Internationalist: On Ladies

Duff on women. In bars.


By Philip Duff

There is an elephant in the room, and it’s name is Women in Bars. To say I must tread carefully here is to understate by a hilarious degree the extent to which I must be careful. General David Petraeus, by comparison, has been getting the odd frown from his wife. Adele has the occasional urge for a cupcake. Richard Branson is this way/that way about headline-grabbing stunts.

I am, you see, a newly married man, and this is marriage no. 2 for both me and the wife. I am anxious it not be a stepping stone to marriage no.3, and I hope the current Mrs. Duff feels the same way.

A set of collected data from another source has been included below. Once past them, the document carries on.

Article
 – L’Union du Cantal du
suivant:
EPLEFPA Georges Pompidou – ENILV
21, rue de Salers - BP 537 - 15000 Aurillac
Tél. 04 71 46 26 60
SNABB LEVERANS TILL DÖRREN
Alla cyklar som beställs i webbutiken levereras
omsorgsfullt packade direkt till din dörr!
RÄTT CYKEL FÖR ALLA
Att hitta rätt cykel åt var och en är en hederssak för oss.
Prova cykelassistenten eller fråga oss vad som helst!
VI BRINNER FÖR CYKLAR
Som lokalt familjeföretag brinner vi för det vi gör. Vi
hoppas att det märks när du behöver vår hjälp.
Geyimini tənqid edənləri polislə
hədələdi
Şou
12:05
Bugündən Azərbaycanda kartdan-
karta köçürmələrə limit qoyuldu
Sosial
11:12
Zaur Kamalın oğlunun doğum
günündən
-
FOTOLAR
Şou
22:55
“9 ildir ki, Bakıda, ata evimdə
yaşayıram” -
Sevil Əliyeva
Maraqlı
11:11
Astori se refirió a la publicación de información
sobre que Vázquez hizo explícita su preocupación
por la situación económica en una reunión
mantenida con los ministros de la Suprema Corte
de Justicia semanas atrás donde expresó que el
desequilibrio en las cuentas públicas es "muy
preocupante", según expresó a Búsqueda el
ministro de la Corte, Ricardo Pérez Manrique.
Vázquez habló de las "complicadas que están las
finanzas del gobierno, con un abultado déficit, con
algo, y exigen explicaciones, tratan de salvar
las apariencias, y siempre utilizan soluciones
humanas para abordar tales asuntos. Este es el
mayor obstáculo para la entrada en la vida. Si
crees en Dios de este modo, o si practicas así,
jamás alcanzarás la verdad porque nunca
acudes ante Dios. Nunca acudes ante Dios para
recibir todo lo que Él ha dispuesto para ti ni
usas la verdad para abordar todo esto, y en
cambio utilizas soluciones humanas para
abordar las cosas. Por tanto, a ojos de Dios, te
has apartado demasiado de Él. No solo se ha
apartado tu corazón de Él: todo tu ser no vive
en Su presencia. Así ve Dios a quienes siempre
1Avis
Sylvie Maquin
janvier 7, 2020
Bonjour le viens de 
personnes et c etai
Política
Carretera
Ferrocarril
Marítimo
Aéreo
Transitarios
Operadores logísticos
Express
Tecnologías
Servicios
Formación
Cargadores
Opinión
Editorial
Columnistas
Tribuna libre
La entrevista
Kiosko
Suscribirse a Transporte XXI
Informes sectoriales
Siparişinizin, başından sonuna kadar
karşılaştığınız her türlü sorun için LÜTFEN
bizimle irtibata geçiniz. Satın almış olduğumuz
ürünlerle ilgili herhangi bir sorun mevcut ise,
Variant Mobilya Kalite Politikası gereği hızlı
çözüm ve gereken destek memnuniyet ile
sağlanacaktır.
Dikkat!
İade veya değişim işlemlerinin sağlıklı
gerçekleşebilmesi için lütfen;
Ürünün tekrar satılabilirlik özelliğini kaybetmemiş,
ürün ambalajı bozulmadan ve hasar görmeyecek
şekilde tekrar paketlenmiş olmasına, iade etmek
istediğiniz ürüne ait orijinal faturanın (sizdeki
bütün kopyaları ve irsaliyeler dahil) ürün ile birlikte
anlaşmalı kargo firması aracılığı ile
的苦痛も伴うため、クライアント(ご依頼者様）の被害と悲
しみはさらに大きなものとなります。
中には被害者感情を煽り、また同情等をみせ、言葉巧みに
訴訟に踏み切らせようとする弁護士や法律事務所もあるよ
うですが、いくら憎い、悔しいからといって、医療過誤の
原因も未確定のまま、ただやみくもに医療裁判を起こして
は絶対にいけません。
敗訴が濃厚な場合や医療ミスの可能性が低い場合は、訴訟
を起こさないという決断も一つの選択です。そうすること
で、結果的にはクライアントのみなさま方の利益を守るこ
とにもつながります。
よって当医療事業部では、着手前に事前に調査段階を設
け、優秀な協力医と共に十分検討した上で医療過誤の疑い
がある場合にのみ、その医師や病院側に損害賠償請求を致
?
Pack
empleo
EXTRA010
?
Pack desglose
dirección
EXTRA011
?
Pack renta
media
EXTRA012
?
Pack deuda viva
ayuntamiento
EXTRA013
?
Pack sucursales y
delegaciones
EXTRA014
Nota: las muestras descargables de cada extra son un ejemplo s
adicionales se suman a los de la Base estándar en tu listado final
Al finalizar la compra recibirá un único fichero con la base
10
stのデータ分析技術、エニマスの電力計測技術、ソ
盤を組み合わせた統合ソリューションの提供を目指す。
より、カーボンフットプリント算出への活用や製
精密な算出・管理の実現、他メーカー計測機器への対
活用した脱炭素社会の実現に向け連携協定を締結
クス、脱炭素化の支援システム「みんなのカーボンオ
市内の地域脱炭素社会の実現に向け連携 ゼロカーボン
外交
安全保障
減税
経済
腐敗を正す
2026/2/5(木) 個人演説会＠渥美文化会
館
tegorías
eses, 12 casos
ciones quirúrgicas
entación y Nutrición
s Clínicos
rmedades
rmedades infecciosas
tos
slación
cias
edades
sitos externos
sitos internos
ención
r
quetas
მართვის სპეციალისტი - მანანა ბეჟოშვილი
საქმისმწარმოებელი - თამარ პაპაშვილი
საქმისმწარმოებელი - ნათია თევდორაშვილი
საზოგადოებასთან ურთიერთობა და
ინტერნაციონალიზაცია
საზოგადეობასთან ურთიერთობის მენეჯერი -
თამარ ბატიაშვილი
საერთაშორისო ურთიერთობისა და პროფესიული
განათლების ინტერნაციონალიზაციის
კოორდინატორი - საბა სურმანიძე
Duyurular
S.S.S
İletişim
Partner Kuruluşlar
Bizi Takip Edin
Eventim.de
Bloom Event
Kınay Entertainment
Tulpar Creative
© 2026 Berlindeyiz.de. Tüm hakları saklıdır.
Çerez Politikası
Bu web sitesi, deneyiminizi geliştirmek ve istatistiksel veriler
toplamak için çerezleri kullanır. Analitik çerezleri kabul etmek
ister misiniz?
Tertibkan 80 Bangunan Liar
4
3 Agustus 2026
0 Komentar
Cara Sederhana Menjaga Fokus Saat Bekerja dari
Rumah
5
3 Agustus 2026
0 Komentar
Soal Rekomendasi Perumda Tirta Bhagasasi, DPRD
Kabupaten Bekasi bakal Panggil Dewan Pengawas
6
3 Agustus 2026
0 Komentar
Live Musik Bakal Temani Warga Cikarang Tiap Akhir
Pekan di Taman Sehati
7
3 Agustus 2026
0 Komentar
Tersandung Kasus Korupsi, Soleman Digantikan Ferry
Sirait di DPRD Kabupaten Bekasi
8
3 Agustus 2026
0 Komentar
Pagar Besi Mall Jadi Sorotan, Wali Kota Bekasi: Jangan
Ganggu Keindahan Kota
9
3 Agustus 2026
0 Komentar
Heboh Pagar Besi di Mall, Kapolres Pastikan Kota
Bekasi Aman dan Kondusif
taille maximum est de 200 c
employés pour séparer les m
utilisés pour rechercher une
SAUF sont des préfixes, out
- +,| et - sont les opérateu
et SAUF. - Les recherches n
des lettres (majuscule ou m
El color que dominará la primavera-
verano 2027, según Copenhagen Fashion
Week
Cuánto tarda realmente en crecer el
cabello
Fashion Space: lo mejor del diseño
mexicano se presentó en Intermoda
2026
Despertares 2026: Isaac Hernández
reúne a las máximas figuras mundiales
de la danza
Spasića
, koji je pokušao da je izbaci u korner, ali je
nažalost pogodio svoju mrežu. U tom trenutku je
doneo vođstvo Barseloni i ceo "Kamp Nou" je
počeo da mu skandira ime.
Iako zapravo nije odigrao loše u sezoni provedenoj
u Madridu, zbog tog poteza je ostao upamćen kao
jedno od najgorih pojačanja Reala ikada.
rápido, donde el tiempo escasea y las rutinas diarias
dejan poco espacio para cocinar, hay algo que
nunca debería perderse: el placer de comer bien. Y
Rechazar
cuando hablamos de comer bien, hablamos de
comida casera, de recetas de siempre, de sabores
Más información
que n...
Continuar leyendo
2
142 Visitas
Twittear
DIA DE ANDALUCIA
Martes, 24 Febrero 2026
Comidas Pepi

Because we never talk about this the right way. We bemoan the fact that there are not more female bartenders, bar managers and bar owners, without ever acknowledging the simple fact that fewer women join the profession than men. Everything else is a consequence of that. And it’s no harder for a woman to get hired to bartend than it is for a man; very often it is a good deal easier. Women complain bitterly about losing their looks as time marches on, but they never complain about having benefited disproportionately from them when they were young and perky. All other things being equal, a good-looking young lady earns a greater reward for her looks than an equally good-looking young man. Sadly, life balances the books when you’re in your forties (cough) – ladies begin to look haggard (or, Californian, frozen) and chaps who would previously have frightened children in the street start rocking a distinguished vibe.

So why not many female bartenders? Well, the fairer sex contains far fewer ego-driven attention whores than the male gender, and since time immemorial, that has been the leading demographic for bartenders. I will go out on a limb – well, further out on a limb; the kind of limb that would have Roadrunner sawing through it while Wile E. Coyote is perched precariously on aforementioned tree appendage before plummeting earthwards to a coyote-shaped indentation in the ground – and say that money and ego massage is what motivates most beginning male bartenders, but that a job they are passionate about is what motivates most women in most jobs, full stop. Many a male bartender would countenance a drop in income if he could maintain his level of social status; most women, sensibly, don’t give as much of a shit about that. Me saying A does not disprove the existence of B, of course: there are undoubtedly a lot of ego-driven female bartenders out there, and many male bartenders who care nothing for being the toast of the town.

I’m buggered if I can think of any other reasons for a dearth of women in the biz, frankly. Bar work can be well paid. It’s reasonably physical, but no more so than working in a warehouse. It’s usually a fairly flexible schedule with more-or-less kid-friendly hours. The bar business could care less if you take off a few years to pop out the sprogs, unlike most other professions, where taking maternity leave puts you so far behind that on your first day back you feel like the kid who turned up with an abacus and a quill on the first day of school. There is a fabulous chronology of excellent female bartenders and bar owners dating back to the birth of the profession, so it’s not like there’s no precedent. Women are just as good at bartending, managing and bar-owning as men. OK, the industry is male-dominated, but the nursing biz is female-dominated and the basketball business is tall-black-guys dominated. Doesn’t mean you can’t play. Not at all. I could just as validly complain about the world being unfairly dominated by sober people. But I don’t. I bravely get out of bed each afternoon and face the world head-on (while wearing sunglasses, and after some Advil and strong coffee.)

Do women get more demotivating shit thrown at them than men, when they work in a male-dominated industry? I don’t doubt it. But how much more, exactly? I think this is massively under-estimated: women who go through the various stages of being ignored, given the scut work and patronised when they start in a bar assume it’s because they are women. It’s not. It’s because they are new. Much of the shit you get given will be lady-themed because you’re a laydee, of course, but it’s got nothing to do with gender. New guys get as much shit as new women; it’s just themed differently. I get shit because I’m Irish, or slow, or lazy, or messy (frankly, take your pick) – you get shit because you have chromosomes XX. Tomato, tomato. Hey, who knows a good divorce lawyer?

Philip Duff either lives in New York with his wife or is crashing on friends’ couches in New York, depending on if his wife was reading over his shoulder while he wrote this.